Left behind in recent years as the industry that once drove the region gives way to resources being imported, and jobs drying up. There’s a vast amount of interesting societal issues at play in the region, and one that I am sure is fascinating to read about in the book Hillbilly Elegy: A Memoir of a Family and Culture in Crisis. Written in 2016 by JD Vance, the New York Times best-selling book has proven divisive, with fans and detractors alike claiming it either knows everything or is already out of date.
Unfortunately, much of the examination of class struggles in the region is basically ignored by this film.
Vance grew up in Ohio in a poor, white, working-class family. His sister married young and has a brood of kids. His mother is an alcoholic. His grandmother –his Mamaw– was the tough as nails type, who fled the hill country of Kentucky with her soon to be husband, both pregnant and at the age of thirteen.
Needless to say, his childhood was not easy, and maybe not atypical of the region. There’s a crucial moment in his life when it’s clear he’s a smart kid, but he’s fallen in with the wrong crowd, and he needs someone to step in and give him a push toward the right path. This is where mamaw takes the reigns.
Hillbilly Elegy is, if you have seen films before, predictable.

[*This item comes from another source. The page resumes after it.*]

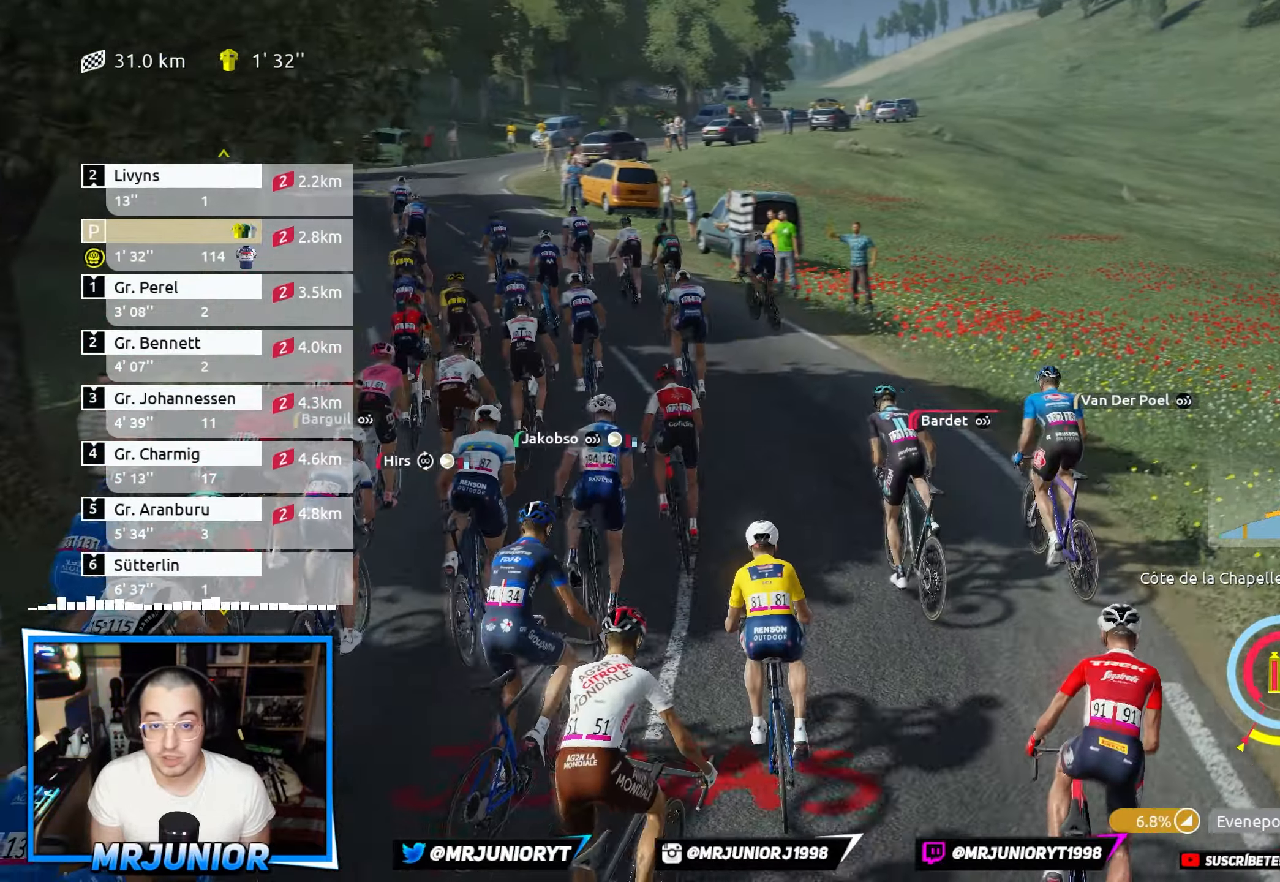
{"buttons": ["R2"], "left_stick": "center", "right_stick": "center", "events": [[33, "left_stick", "center"]]}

The young boy from a disadvantaged background makes good with the backing of a parental figure that isn’t his parent. What’s frustrating is that there is so much extra to mine from the material. The film has little to illustrate why people have it so bad in this part of the world, and little to say about how or why the world might be leaving them behind. It’s the kind of movie that has Glenn Close give a short speech about the types of people int he world using the Terminator as a metaphor, and dressing it up as though it’s anything other than the shallowest of wisdom.
All this is even more frustrating when you take into account that Amy Adams and Glenn Close are both incredibly good in it. Both reliable actors, and both Abel to pull real feeling from whatever material they are given, each of them brings that extra something to their roles that only a great actor can. Adams sinks believably into the role of the unstable, addict mother who will turn on a dime from praise to abuse. Close’s turn as Mamaw reminded me a lot of my own grandmother, which is no small compliment, capturing the nuances of a woman whose life didn’t go as planned and maybe the only character in the film who understands that the only way out of that life is to keep trying.
Director Ron Howard and cinematographer Maryse Alberti also do some fine work here. By letting the camera drift over the hill country and urban landscapes alike, the film captures the beauty of the former and the bleakness of the latter, but once again with little investigation into either.
The result is a film that doesn’t quite add up. It is exactly the sum of its parts. It’s not less than either, but it’s frustrating when everything is in place for it to be more.
Hillbilly Elegy will have a limited theatrical release starting from November 11th before premiering on Netflix on November 24th.